The Summers/Yglesias view descends from David Ricardo’s Theory of Comparative Advantage: Bangladesh specializes in cheap clothing produced in dangerous conditions, while the United States specializes in higher-value production, and the world is made better off, including workers in both places, the freer is American commerce with Bangladesh. Recently, the debate with Loomis flared up again, following Paul Theroux’s October 2nd Op/Ed in the New York Times juxtaposing a tour of economic dislocation in the American South with his travels in Sub-Saharan Africa.
Loomis’s and Zucman’s calls for re-erecting national boundaries and re-empowering democratically accountable regulators are implications of a much more successful model for explaining why inequality has risen so much within developed and developing countries than in Yglesias’ just-so story: capital has gained the upper hand over labor by creating and accessing outside options while eliminating those of its opponents.

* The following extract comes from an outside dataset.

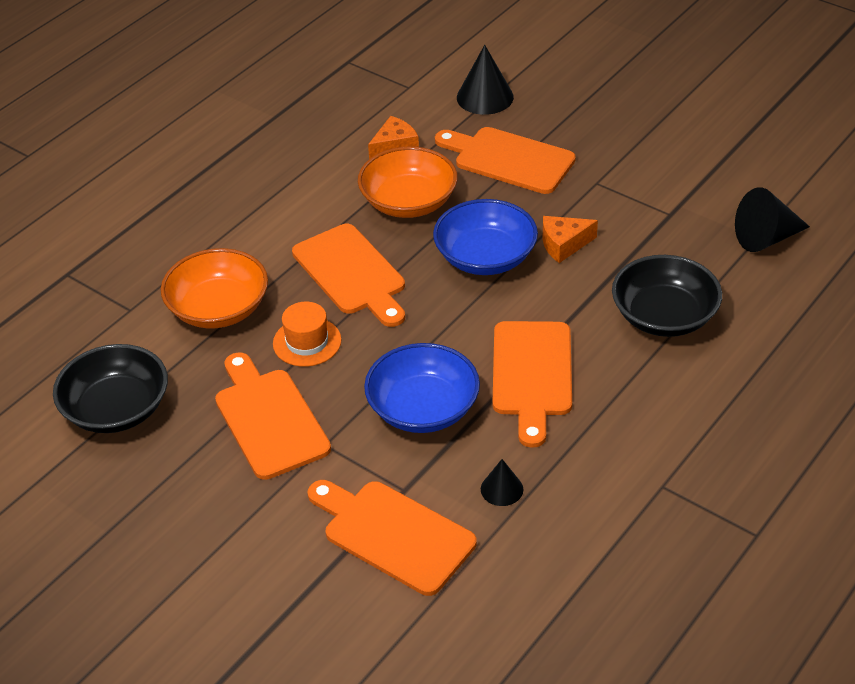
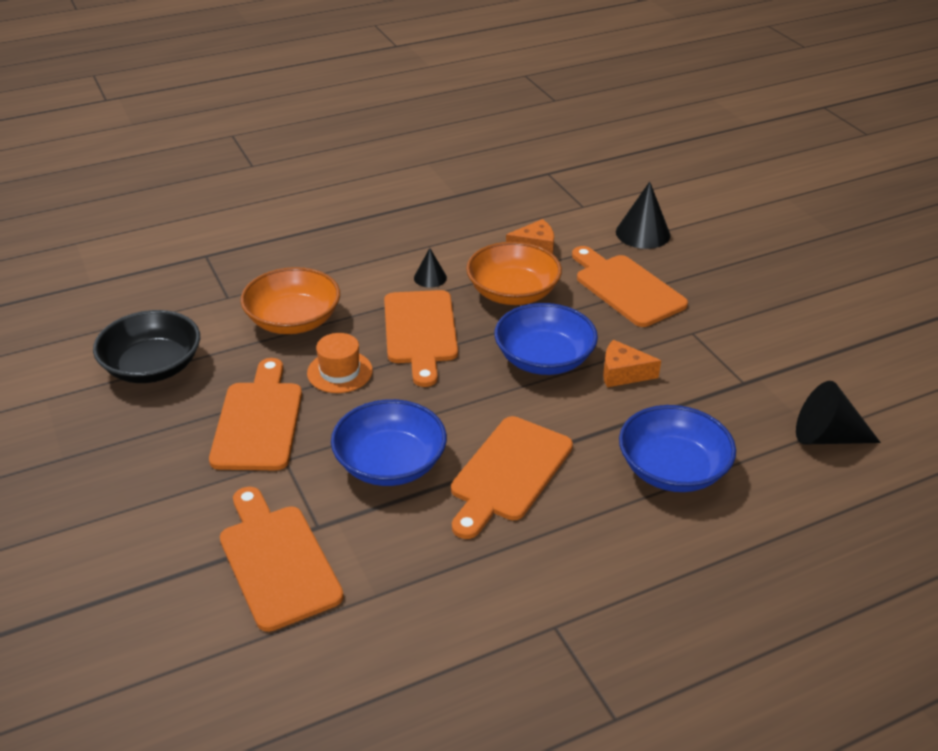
camera: 25 degrees right, 5 degrees down
(502, 489) = (402, 563): black cone -> black cone (430, 277)
(664, 316) = (672, 469): black bowl -> blue bowl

Both books are the product of careful reconsideration and critique of received wisdom in the fields each covers, and more casual commentators would be wise to take heed of their implications instead of peddling discredited objections to any check on international capital mobility.
Steinbaum is right to put this in the context of the Theroux piece and the Voxxers reaction to it because the indifference to the American working class among those people and the moral certitude of American capitalism gifting better lives to the global poor are both really problematic because they ignore the real costs of relative poverty to American society and because they don’t actually get on the ground to ask what workers want in Bangladesh, Vietnam, etc. Instead, when 1100 workers die, it’s just part of a process. Meanwhile, workers themselves are trying to form unions and fight against unsafe workplaces, sexual harassment from employers, low wages, etc. But that doesn’t concern the Yglesias/Lowrey/Matthews types who rather see a globalized Gilded Age capitalism as the greatest gift the world has ever seen, ignoring both what unregulated merchant capitalism did to the United States a century ago, what it is doing to developing countries and their workers today, and what it is in fact doing to the United States today as well. That doesn’t mean we don’t have global trade and it doesn’t mean that Bangladeshis don’t need jobs, as I point out in Out of Sight. It means that we need to ensure those jobs don’t exploit workers and kill them and pollute their communities. That can be done, if we actually take the voices of real life workers around the world seriously.